Jamais je n'ai été au cinéma avec la boule au ventre et la peur d'être déçue. Car il faut dire que la bande-annonce du film Les 3 frères, le retour n'était pas alléchante. Sans compter que la suite d'un film aussi culte que Les 3 frères, pratiquement 20 ans plus tard devait satisfaire l'attente des fans.

Les 3 frères est une des comédies qui a marqué ma génération par un groupe de comiques culte, les Inconnus. Pas une soirée entre amis se passent sans qu'on les cite.

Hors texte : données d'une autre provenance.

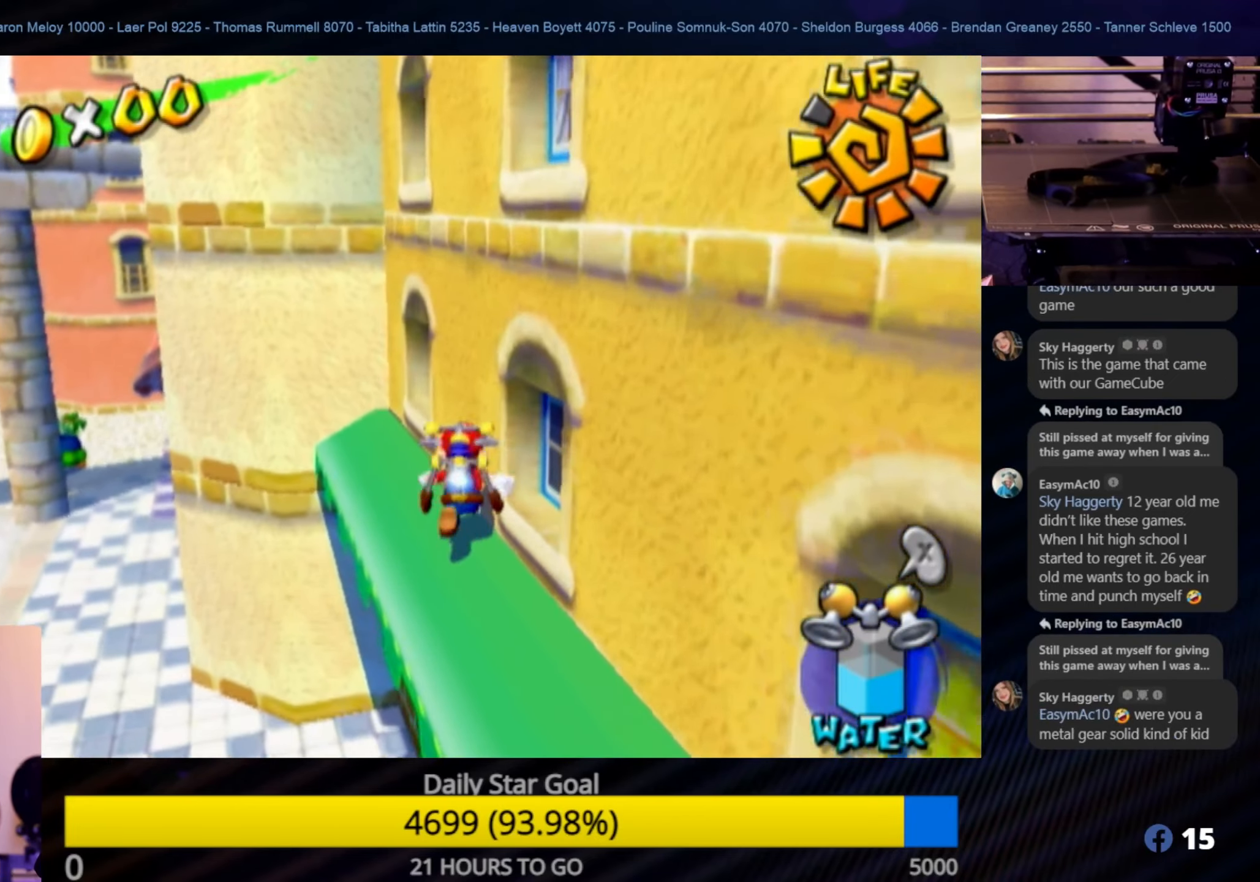
{"buttons": [], "left_stick": "up", "right_stick": "center", "events": []}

Les revoir au cinéma, je ne m'y attendais plus mais finalement, ils l'ont fait et malgré la BA très moyenne et les critiques durs, j'ai passé un bon moment mais sans plus.

 

Alors on rit, c'est certain. Les gags s'enchaînent, les répliques sont drôles, les situations toujours tordues et rocambolesques. On retrouve avec plaisir cette fratrie de bras cassé qui traîne toujours autant de casseroles derrière elle. Il est sympa de savoir ce qu'est devenu Mickaël et de faire connaissance avec Sarah qui apporte une touche de féminité.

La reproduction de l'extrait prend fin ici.